Ans. The main difference between equity shares and preference shares lies in
the rights and preferences associated with each type of share. Here are the key
differences:
Rights to Dividends: Preference shareholders have a preferential
right to receive a fixed rate of dividend before any dividend is paid to equity
shareholders. The dividend on preference shares is typically fixed or
determined based on a predetermined formula. On the other hand, equity
shareholders are entitled to dividends out of the remaining profits after the
preference shareholders have been paid their fixed dividends. Equity
shareholders do not have a fixed dividend rate and their dividends are
distributed based on the company's profitability and the discretion of the
board of directors.
Voting Rights: Preference shareholders usually have limited or
no voting rights in the company's general meetings. They may only have the
right to vote on matters directly affecting their rights, such as changes to
the rights attached to their shares. On the contrary, equity shareholders have
voting rights and can participate in the decision-making process of the
company. The number of votes typically corresponds to the number of shares held
by the equity shareholder.
Repayment of Capital: In the event of liquidation or winding up of
the company, preference shareholders have a preferential right to repayment of
their capital before equity shareholders. They are entitled to receive the
amount of their investment back before any distribution is made to equity
shareholders. Equity shareholders have residual rights and will receive the
remaining assets after the payment of all debts and liabilities, including the
repayment to preference shareholders.
Participation in Company's Growth: Equity shareholders have the potential to
participate in the growth and profitability of the company to a greater extent
than preference shareholders. They benefit from the appreciation in the
company's share price and may receive higher returns through capital gains.

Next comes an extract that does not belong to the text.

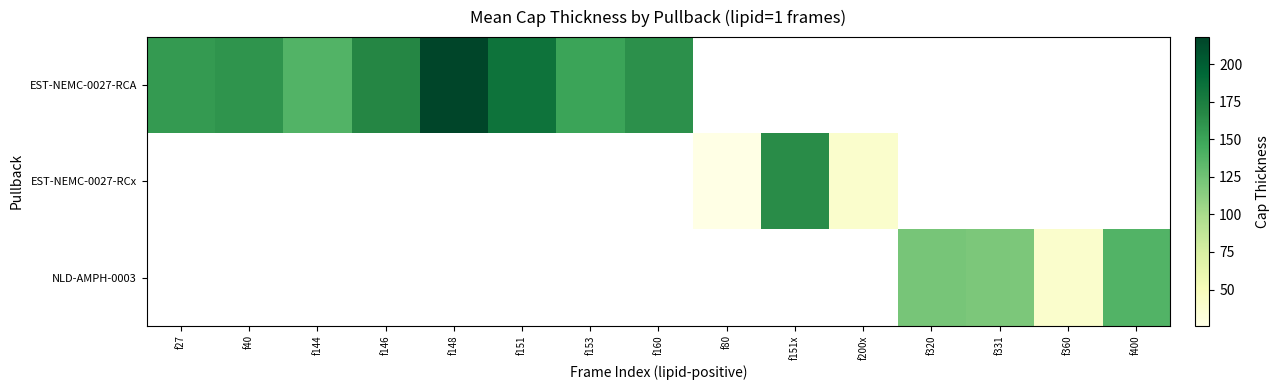

Count the number of categories in the chart.

15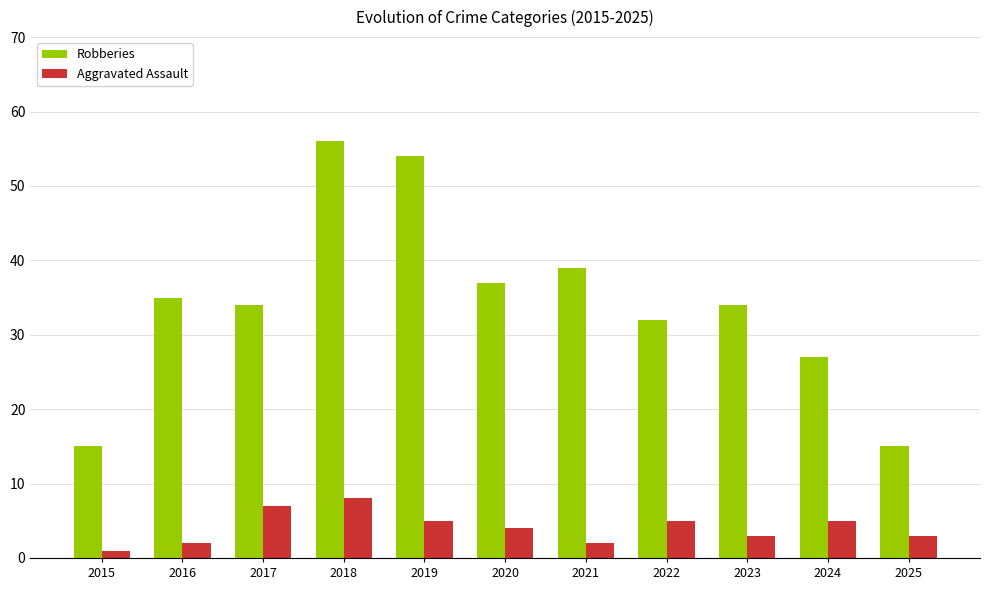

What is the spread (max minus min) of values at 2022?

27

Preference shareholders, on the other hand, have a fixed dividend rate and do
not directly benefit from the company's growth in the same manner.
It's
important to note that the specific rights and preferences attached to
preference shares and equity shares can vary depending on the company's
articles of association and the terms of the share issuance. Therefore, it is
essential to refer to the company's governing documents for detailed
information on the rights and preferences of each share class.
Q.9. What is
the difference between calls in arrears & calls in advance?

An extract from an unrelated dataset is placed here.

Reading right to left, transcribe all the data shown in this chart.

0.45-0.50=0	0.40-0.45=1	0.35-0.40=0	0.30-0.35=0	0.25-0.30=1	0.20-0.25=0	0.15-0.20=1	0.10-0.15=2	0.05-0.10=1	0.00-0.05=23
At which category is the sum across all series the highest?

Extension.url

Ans. Calls in arrears and calls in advance are two terms related to the
payment of outstanding amounts on shares. Here are the differences between the
two:
Calls in Arrears: Calls in arrears refer to the unpaid or overdue
amounts on shares that shareholders are required to pay. When a company issues
shares, it sets a schedule for payment, typically in multiple installments. If
a shareholder fails to pay any installment or payment is delayed, the amount
becomes "in arrears." It means the shareholder is in default or
behind on their payment obligations. Calls in arrears are considered a
liability of the shareholder to the company and are shown in the balance sheet
as an amount owed by the shareholder.
Calls in Advance: Calls in advance, on the other hand, occur when
a shareholder pays more than the required amount on their shares. It means the
shareholder has made an advance payment towards future calls that are yet to be
due. This situation may arise if the shareholder wishes to pay the entire
amount upfront or pays an installment in advance. Calls in advance are
considered as an asset to the shareholder, as they have made a payment beyond
their immediate obligations.
In summary,
calls in arrears represent unpaid or overdue amounts that shareholders owe to
the company, while calls in advance indicate the excess payment made by a
shareholder towards their share obligations.